## Short task
Copy out the lines below without any changes, beginning at the line with "family: Grifolaceae" and ending at the line with "scientific name: Anisolabis littorea", both included.

Records
>> start
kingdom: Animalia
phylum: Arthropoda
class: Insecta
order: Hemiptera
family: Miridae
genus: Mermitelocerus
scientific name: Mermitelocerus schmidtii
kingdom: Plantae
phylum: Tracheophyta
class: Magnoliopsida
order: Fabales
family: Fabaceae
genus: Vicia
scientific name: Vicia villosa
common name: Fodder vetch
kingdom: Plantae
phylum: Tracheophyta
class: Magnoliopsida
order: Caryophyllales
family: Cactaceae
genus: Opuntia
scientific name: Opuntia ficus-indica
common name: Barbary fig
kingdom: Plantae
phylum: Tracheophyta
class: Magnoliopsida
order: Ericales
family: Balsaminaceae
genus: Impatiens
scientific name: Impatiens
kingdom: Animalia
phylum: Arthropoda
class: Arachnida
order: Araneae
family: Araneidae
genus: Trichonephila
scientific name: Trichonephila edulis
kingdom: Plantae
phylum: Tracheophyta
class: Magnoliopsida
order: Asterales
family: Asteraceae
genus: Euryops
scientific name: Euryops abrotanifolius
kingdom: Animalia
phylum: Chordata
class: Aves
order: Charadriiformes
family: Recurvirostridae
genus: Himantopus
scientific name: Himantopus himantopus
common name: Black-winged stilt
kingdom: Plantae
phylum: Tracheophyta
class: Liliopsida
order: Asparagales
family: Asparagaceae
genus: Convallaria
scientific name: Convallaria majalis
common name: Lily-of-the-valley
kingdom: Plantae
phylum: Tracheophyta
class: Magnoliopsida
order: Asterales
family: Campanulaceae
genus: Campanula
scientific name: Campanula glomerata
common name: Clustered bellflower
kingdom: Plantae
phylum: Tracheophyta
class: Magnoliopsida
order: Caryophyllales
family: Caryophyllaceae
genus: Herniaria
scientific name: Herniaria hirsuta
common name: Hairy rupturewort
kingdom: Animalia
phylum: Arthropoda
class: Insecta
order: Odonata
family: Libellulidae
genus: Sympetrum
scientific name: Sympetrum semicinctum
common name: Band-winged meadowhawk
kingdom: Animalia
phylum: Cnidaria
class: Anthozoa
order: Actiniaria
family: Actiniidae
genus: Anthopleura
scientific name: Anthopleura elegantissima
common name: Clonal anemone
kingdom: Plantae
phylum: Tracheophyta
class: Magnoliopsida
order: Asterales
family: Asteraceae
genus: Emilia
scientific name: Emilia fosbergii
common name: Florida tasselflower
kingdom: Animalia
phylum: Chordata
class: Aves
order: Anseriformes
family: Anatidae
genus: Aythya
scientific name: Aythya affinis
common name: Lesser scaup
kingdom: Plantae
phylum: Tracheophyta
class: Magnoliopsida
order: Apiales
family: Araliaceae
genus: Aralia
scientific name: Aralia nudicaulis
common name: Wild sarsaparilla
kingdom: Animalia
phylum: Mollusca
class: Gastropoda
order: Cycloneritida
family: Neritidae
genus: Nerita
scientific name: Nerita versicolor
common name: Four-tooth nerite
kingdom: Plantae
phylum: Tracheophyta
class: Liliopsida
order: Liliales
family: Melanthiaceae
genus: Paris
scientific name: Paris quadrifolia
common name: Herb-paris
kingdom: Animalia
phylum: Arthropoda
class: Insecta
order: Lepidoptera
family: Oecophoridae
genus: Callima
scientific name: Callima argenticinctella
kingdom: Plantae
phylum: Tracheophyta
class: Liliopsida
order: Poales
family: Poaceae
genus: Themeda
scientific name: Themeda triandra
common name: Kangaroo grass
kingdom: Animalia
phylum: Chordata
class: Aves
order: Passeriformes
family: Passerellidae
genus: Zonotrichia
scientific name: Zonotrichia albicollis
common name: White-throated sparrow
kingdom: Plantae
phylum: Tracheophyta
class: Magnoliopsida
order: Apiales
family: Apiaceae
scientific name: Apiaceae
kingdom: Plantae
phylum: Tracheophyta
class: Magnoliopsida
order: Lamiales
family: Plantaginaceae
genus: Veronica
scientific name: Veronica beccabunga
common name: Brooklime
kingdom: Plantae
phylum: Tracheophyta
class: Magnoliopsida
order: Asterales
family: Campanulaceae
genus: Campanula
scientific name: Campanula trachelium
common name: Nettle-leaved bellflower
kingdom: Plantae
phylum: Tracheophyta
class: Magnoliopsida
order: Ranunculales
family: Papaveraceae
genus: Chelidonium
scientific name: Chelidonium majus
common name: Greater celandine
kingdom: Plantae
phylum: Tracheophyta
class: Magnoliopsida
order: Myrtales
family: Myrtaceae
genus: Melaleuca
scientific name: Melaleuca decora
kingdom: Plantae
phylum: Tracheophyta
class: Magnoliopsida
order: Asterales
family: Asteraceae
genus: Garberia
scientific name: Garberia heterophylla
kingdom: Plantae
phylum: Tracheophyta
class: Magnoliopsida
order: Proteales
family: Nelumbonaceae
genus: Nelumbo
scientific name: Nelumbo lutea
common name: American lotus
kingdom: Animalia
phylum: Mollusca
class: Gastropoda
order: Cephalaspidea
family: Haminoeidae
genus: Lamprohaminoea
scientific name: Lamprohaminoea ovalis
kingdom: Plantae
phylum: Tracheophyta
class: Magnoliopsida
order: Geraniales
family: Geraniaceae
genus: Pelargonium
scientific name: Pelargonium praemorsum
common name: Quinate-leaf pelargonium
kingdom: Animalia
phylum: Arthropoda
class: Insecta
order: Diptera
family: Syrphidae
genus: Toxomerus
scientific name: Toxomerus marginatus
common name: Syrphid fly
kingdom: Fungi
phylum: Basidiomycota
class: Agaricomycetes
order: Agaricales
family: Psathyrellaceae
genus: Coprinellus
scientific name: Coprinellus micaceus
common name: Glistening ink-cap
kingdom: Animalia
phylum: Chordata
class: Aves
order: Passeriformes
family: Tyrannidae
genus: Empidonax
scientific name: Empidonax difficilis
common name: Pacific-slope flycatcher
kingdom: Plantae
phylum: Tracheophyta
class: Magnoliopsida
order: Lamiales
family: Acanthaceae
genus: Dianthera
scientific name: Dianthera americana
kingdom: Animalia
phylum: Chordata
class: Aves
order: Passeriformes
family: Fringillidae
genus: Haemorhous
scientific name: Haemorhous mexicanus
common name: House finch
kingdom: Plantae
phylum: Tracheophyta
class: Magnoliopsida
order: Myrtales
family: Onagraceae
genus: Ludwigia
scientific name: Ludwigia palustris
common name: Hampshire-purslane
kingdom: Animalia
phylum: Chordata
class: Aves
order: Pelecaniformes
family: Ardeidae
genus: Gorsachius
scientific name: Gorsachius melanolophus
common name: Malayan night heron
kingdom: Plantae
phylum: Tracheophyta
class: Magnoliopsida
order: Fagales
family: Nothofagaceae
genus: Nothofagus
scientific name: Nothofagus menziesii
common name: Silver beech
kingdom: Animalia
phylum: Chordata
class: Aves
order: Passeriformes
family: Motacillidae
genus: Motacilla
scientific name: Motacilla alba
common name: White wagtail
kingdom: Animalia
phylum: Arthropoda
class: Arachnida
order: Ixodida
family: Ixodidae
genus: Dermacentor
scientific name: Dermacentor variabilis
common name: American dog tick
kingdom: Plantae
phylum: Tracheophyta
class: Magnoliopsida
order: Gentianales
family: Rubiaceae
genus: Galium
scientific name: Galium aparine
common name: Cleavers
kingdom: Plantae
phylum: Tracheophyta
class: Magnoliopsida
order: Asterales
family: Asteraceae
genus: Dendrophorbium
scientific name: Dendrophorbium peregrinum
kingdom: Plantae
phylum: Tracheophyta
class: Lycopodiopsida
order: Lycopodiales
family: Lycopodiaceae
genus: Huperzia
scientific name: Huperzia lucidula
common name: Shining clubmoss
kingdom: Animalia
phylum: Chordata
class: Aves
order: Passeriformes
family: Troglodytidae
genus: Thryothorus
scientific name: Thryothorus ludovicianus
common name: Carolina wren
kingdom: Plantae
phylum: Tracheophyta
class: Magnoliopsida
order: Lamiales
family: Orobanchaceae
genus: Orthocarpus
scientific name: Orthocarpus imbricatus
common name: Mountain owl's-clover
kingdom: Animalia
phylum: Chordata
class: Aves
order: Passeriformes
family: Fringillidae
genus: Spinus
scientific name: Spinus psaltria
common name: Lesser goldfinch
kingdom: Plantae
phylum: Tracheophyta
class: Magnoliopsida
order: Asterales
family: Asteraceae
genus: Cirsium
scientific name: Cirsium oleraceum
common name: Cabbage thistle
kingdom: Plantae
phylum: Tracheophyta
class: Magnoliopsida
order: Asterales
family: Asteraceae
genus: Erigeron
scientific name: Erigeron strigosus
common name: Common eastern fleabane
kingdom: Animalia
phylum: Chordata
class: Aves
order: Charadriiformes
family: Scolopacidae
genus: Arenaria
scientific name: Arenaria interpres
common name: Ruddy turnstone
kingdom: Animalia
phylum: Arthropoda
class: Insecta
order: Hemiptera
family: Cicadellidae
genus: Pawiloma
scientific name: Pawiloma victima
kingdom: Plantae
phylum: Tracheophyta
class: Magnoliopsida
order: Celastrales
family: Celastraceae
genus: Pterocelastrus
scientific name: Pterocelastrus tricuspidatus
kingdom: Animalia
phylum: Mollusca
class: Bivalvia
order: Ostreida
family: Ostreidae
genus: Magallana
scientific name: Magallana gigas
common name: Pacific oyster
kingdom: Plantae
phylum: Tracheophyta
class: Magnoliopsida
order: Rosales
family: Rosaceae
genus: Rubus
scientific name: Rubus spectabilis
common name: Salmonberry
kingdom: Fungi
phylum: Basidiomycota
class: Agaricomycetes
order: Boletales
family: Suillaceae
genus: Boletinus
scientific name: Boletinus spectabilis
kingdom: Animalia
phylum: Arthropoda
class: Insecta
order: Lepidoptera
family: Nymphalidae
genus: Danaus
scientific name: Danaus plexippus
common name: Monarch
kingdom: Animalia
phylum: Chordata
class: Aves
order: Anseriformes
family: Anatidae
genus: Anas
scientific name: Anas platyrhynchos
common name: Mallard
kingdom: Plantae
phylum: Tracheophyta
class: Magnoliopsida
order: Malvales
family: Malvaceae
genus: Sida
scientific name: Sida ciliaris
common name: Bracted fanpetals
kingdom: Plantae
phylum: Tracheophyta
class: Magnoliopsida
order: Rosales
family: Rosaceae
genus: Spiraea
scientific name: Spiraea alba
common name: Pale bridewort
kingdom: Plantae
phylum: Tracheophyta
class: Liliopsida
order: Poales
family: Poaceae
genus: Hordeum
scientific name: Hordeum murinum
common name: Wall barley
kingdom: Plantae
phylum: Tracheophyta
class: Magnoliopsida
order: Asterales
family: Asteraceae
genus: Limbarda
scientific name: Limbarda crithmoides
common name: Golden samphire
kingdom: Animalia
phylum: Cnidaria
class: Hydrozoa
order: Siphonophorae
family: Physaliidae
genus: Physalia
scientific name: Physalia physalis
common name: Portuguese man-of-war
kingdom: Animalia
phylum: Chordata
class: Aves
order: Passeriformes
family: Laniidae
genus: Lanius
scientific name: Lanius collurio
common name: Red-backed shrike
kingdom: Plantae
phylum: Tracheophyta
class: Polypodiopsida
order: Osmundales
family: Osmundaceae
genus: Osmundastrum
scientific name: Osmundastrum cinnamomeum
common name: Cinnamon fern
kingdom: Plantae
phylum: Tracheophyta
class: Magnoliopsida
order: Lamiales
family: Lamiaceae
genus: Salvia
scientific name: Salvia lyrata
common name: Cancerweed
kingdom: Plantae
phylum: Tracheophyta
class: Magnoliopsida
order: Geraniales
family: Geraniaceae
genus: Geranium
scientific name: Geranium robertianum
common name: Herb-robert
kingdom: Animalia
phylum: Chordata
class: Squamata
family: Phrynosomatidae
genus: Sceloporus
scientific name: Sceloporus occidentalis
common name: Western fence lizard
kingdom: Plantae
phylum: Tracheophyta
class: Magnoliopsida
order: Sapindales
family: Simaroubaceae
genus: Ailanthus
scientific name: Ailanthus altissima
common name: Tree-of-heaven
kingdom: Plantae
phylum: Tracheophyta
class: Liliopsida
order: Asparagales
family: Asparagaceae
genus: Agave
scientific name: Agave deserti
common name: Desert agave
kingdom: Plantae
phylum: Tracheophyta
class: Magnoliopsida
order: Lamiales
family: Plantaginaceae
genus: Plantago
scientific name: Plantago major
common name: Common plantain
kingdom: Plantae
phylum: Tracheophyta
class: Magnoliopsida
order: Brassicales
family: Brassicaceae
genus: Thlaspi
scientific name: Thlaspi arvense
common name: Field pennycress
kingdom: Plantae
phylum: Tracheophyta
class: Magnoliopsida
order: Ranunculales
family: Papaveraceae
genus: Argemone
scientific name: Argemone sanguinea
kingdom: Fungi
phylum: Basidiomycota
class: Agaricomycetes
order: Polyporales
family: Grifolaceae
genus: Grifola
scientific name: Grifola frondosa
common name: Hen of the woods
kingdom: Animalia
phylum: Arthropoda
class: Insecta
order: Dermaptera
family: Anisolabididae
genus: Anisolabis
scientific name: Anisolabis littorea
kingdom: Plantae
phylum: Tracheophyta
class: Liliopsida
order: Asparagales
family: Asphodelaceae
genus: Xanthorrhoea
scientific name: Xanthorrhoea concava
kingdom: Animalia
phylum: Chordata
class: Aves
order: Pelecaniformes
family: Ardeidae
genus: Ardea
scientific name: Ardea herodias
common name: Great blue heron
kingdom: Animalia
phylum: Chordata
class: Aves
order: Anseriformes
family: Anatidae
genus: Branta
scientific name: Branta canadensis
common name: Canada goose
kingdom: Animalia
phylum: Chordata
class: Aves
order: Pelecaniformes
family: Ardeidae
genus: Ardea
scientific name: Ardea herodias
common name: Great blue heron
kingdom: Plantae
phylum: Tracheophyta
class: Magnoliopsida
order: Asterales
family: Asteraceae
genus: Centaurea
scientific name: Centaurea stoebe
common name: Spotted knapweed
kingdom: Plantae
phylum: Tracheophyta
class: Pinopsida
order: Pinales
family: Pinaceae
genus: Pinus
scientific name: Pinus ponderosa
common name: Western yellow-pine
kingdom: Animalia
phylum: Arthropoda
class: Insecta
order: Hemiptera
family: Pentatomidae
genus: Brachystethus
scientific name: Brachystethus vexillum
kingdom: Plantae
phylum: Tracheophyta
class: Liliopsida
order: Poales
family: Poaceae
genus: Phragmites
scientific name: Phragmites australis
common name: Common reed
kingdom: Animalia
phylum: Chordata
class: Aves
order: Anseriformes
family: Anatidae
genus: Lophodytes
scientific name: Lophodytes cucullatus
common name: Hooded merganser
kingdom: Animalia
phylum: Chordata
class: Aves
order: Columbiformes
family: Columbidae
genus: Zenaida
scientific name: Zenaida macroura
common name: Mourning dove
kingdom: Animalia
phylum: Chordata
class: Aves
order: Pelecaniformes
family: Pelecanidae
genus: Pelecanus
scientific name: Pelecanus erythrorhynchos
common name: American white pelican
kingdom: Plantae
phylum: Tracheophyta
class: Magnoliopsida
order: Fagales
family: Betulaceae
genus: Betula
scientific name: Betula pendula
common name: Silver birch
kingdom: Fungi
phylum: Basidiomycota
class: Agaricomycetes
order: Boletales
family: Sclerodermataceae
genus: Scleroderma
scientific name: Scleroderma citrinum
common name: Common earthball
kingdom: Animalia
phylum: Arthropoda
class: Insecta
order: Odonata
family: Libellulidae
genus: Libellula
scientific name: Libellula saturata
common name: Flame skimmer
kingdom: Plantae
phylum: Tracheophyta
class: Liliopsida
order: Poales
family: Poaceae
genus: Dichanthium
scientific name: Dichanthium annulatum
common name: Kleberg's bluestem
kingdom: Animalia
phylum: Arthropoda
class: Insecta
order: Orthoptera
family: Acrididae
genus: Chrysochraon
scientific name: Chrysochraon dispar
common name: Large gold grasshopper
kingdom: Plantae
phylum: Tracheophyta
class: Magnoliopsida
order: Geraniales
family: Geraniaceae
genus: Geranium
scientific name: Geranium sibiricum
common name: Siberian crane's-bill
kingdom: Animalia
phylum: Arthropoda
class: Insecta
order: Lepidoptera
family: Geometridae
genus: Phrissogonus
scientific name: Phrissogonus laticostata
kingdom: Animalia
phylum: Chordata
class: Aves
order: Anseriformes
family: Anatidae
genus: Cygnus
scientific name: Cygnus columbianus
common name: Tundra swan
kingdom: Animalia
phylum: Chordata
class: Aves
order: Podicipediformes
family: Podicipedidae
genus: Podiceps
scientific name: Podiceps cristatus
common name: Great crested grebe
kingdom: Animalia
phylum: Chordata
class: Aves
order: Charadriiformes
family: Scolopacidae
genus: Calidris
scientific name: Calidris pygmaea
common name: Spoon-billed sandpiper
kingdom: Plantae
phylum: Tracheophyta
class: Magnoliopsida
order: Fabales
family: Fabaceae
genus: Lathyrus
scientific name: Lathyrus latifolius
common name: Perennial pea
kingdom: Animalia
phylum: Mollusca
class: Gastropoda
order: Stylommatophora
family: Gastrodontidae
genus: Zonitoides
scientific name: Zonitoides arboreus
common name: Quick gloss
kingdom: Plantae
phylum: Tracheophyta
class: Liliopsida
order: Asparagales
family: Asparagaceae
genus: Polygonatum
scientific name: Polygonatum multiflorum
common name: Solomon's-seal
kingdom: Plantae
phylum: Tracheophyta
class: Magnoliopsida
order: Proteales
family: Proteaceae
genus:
>> end
## Exercise solution
family: Grifolaceae
genus: Grifola
scientific name: Grifola frondosa
common name: Hen of the woods
kingdom: Animalia
phylum: Arthropoda
class: Insecta
order: Dermaptera
family: Anisolabididae
genus: Anisolabis
scientific name: Anisolabis littorea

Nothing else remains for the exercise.